Politics

Democrats Ask Secret Service About Background Checks at Mar-a-Lago

Also want president to release White House visitor logs

Rhode Island Sen. Sheldon Whitehouse and seven other Senate Democrats say President Donald Trump’s conduct of official business at his private properties “appears to be unprecedented in recent times.” (Bill Clark/CQ Roll Call file photo)

Several Senate Democrats want to know if the Secret Service is running background checks on visitors to President Donald Trump’s Mar-a-Lago resort.

The eight Democrats led by Sheldon Whitehouse of Rhode Island are asking Secret Service Deputy Director William J. Callahan about the procedures in place at Trump properties when the president is there and apparently conducting business.

The Democrats ask if the Workers and Visitors Entry System, or WAVES, is being implemented at the resort in Palm Beach, Florida, or at other properties like Trump Tower in New York City.

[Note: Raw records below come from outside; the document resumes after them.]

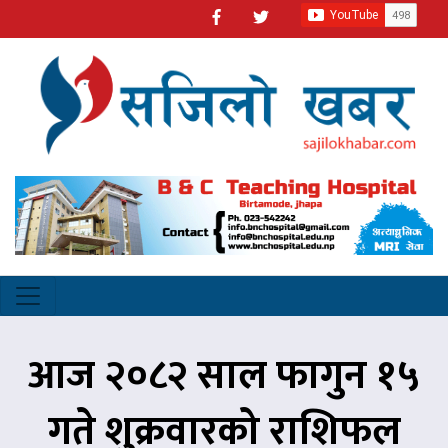
आज २०८२ साल फागुन १५
गते शुक्रवारको राशिफल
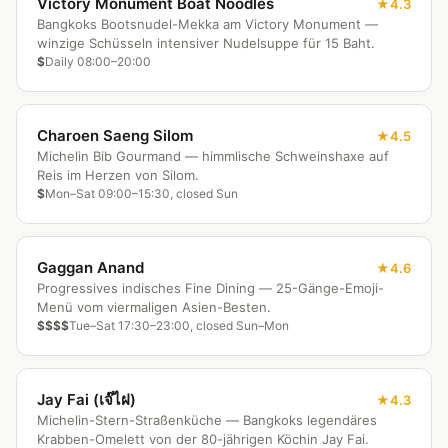
Victory Monument Boat Noodles
4.3
Bangkoks Bootsnudel-Mekka am Victory Monument —
winzige Schüsseln intensiver Nudelsuppe für 15 Baht.
$
Daily 08:00–20:00
Charoen Saeng Silom
4.5
Michelin Bib Gourmand — himmlische Schweinshaxe auf
Reis im Herzen von Silom.
$
Mon–Sat 09:00–15:30, closed Sun
Gaggan Anand
4.6
Progressives indisches Fine Dining — 25-Gänge-Emoji-
Menü vom viermaligen Asien-Besten.
$$$$
Tue–Sat 17:30–23:00, closed Sun–Mon
Jay Fai (เจ๊ไฝ)
4.3
Michelin-Stern-Straßenküche — Bangkoks legendäres
Krabben-Omelett von der 80-jährigen Köchin Jay Fai.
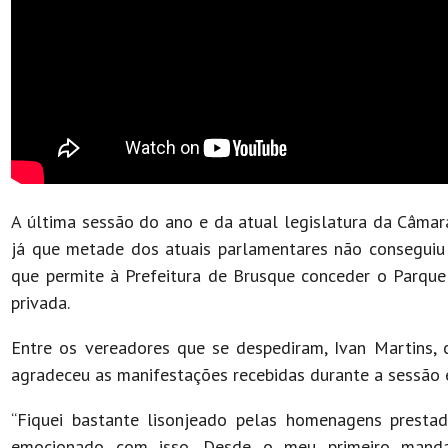
A última sessão do ano e da atual legislatura da Câma
já que metade dos atuais parlamentares não conseguiu a
que permite à Prefeitura de Brusque conceder o Parque 
privada.
Entre os vereadores que se despediram, Ivan Martins,
agradeceu as manifestações recebidas durante a sessão e 
“Fiquei bastante lisonjeado pelas homenagens prestad
emocionado com isso. Desde o meu primeiro manda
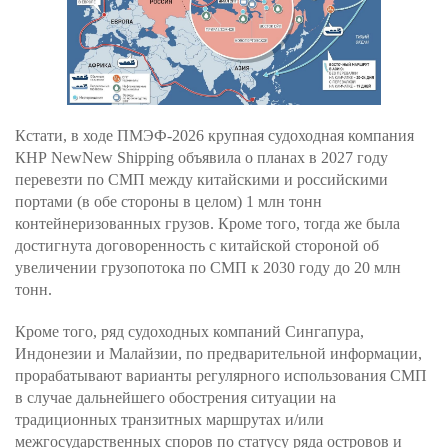
Кстати, в ходе ПМЭФ-2026 крупная судоходная компания
КНР NewNew Shipping объявила о планах в 2027 году
перевезти по СМП между китайскими и российскими
портами (в обе стороны в целом) 1 млн тонн
контейнеризованных грузов. Кроме того, тогда же была
достигнута договоренность с китайской стороной об
увеличении грузопотока по СМП к 2030 году до 20 млн
тонн.
Кроме того, ряд судоходных компаний Сингапура,
Индонезии и Малайзии, по предварительной информации,
прорабатывают варианты регулярного использования СМП
в случае дальнейшего обострения ситуации на
традиционных транзитных маршрутах и/или
межгосударственных споров по статусу ряда островов и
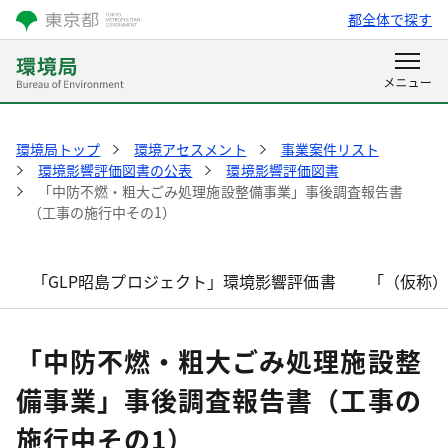
都全体で探す
環境局トップ
環境アセスメント
事業案件リスト
環境影響評価図書の公表
環境影響評価図書
「中防不燃・粗大ごみ処理施設整備事業」事後調査報告書
（工事の施行中その1）
「GLP昭島プロジェクト」環境影響評価書
「（仮称
「中防不燃・粗大ごみ処理施設整
備事業」事後調査報告書（工事の
施行中その1）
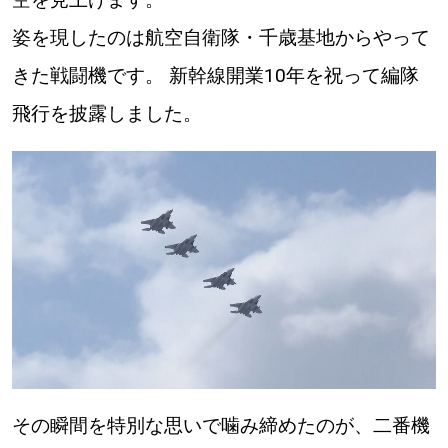
姿を現したのは航空自衛隊・千歳基地からやって
道東
きた戦闘機です。 新幹線開業10年を祝って編隊
道央
飛行を披露しました。
KEYWORD
キーワード
Sitakke編集部あい
【いろんな価値観や生き方に触れたい】
Sitakke編集部 IKU
【まったり楽しみたい】
【暮らしの知恵を身につけたい】
札幌市
【札幌のお気に入りを見つけたい】
その瞬間を特別な思いで噛み締めたのが、二番機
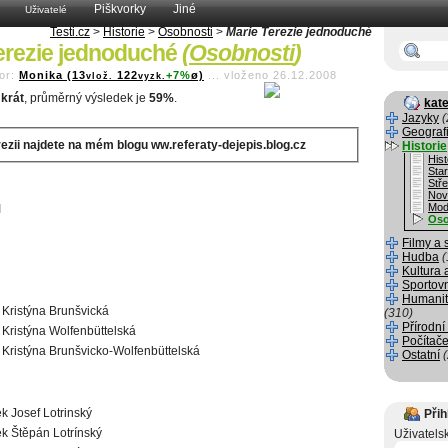
Piškvorky
Jiné
Uživatelé
Testi.cz
>
Historie
>
Osobnosti
>
Marie Terezie jednoduché
erezie jednoduché
(
Osobnosti
)
or:
Monika (13
122
+7%
ø)
...
vloženo 26.12.2008
vlož.
vyzk.
krát
, průměrný výsledek je
59%
.
kate
Jazyky
(
Geograf
rezii najdete na mém blogu ww.referaty-dejepis.blog.cz
Historie
Hist
Sta
Stř
Nov
Mod
I
Oso
Filmy a 
Hudba
(
Kultura 
Sportov
Humanit
 Kristýna Brunšvická
(310)
Přírodní
 Kristýna Wolfenbüttelská
Počítače
 Kristýna Brunšvicko-Wolfenbüttelská
Ostatní
ek Josef Lotrinský
Přih
ek Štěpán Lotrínský
Uživatels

Visitors to the White House are, as a matter of routine, required to provide personal information including birthdates and birthplaces, as well as Social Security or foreign ID numbers before getting access to the building and grounds.

“If not, what other steps are being taken to conduct background checks [on] people who will be present during President Trump’s trips to Mar-a-Lago?” the senators wrote in a list of questions for the Secret Service. “Is the Secret Service considering extending these systems, or any other security screenings, for Trump Tower, Bedminster, or other Trump properties at which the president may spend time conducting official businesses? If not, why not?”

The White House announced that Trump dined Saturday night at Mar-a-Lago with Commerce Secretary Wilbur Ross, Attorney General Jeff Sessions, and Homeland Security Secretary John F. Kelly, along with White House Counsel Don McGahn and top advisers Stephen Miller and Steve Bannon.

“President Trump’s conduct of official business at private property to which some members of the public have access appears to be unprecedented in recent times,” the senators wrote. “While we appreciate that every president has the right to some privacy when not in the White House, this president has invited members of the public, who in many cases have paid significant amounts of money for access to him, to watch official business be conducted and has in some cases sought their advice during these breaks from Washington.”

Along with Whitehouse, Sens. Richard Blumenthal of Connecticut, Thomas R. Carper of Delaware, Kirsten Gillibrand of New York, Jack Reed of Rhode Island, Tom Udall of New Mexico and Ron Wyden of Oregon signed the pair of letters to Callahan.

An eighth senator, Maryland Democrat Chris Van Hollen, signed on shortly before the letters were sent.

Joseph P. Clancy, who had been the director of the Secret Service, retired effective last Friday.

In a separate letter to Trump also dated Monday, the same group of Democratic senators also ask whether he plans to continue the Obama administration policy of releasing White House visitor logs.

“Continuing President Obama’s transparency policies would help dispel concerns that the wealthy and the well-connected have unfair access to your White House,” they wrote.